Job item = Can you reproduce every line of the records below without changing anything?

(Transcribed page contents)
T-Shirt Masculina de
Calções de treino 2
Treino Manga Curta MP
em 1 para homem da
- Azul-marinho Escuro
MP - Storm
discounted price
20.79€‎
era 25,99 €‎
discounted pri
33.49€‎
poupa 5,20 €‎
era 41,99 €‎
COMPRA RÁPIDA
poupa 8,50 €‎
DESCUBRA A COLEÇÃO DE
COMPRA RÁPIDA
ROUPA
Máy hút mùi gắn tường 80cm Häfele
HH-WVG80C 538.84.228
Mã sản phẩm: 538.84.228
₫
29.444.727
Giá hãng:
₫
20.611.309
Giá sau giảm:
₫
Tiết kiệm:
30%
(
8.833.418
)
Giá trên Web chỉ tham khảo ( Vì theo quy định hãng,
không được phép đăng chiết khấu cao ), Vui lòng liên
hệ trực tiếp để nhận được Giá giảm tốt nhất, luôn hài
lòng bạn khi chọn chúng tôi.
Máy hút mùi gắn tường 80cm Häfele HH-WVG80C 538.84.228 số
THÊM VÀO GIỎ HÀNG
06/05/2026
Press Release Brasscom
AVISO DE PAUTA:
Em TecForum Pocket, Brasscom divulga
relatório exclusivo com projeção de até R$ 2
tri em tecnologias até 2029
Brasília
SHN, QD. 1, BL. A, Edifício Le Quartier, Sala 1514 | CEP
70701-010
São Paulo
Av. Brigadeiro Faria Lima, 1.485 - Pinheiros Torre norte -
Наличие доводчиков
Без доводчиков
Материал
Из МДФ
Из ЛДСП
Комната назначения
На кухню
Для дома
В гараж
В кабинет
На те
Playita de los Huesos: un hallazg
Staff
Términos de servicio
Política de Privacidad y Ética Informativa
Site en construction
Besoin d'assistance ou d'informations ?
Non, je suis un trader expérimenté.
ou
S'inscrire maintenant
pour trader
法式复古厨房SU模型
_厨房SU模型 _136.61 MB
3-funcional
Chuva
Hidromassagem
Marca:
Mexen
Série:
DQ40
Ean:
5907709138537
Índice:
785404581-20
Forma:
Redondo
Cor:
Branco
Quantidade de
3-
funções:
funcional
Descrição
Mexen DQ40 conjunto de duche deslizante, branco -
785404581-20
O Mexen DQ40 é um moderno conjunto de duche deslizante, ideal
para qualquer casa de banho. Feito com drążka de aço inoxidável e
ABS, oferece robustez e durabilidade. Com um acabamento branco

Solution to the problem =
T-Shirt Masculina de
Calções de treino 2
Treino Manga Curta MP
em 1 para homem da
- Azul-marinho Escuro
MP - Storm
discounted price
20.79€‎
era 25,99 €‎
discounted pri
33.49€‎
poupa 5,20 €‎
era 41,99 €‎
COMPRA RÁPIDA
poupa 8,50 €‎
DESCUBRA A COLEÇÃO DE
COMPRA RÁPIDA
ROUPA
Máy hút mùi gắn tường 80cm Häfele
HH-WVG80C 538.84.228
Mã sản phẩm: 538.84.228
₫
29.444.727
Giá hãng:
₫
20.611.309
Giá sau giảm:
₫
Tiết kiệm:
30%
(
8.833.418
)
Giá trên Web chỉ tham khảo ( Vì theo quy định hãng,
không được phép đăng chiết khấu cao ), Vui lòng liên
hệ trực tiếp để nhận được Giá giảm tốt nhất, luôn hài
lòng bạn khi chọn chúng tôi.
Máy hút mùi gắn tường 80cm Häfele HH-WVG80C 538.84.228 số
THÊM VÀO GIỎ HÀNG
06/05/2026
Press Release Brasscom
AVISO DE PAUTA:
Em TecForum Pocket, Brasscom divulga
relatório exclusivo com projeção de até R$ 2
tri em tecnologias até 2029
Brasília
SHN, QD. 1, BL. A, Edifício Le Quartier, Sala 1514 | CEP
70701-010
São Paulo
Av. Brigadeiro Faria Lima, 1.485 - Pinheiros Torre norte -
Наличие доводчиков
Без доводчиков
Материал
Из МДФ
Из ЛДСП
Комната назначения
На кухню
Для дома
В гараж
В кабинет
На те
Playita de los Huesos: un hallazg
Staff
Términos de servicio
Política de Privacidad y Ética Informativa
Site en construction
Besoin d'assistance ou d'informations ?
Non, je suis un trader expérimenté.
ou
S'inscrire maintenant
pour trader
法式复古厨房SU模型
_厨房SU模型 _136.61 MB
3-funcional
Chuva
Hidromassagem
Marca:
Mexen
Série:
DQ40
Ean:
5907709138537
Índice:
785404581-20
Forma:
Redondo
Cor:
Branco
Quantidade de
3-
funções:
funcional
Descrição
Mexen DQ40 conjunto de duche deslizante, branco -
785404581-20
O Mexen DQ40 é um moderno conjunto de duche deslizante, ideal
para qualquer casa de banho. Feito com drążka de aço inoxidável e
ABS, oferece robustez e durabilidade. Com um acabamento branco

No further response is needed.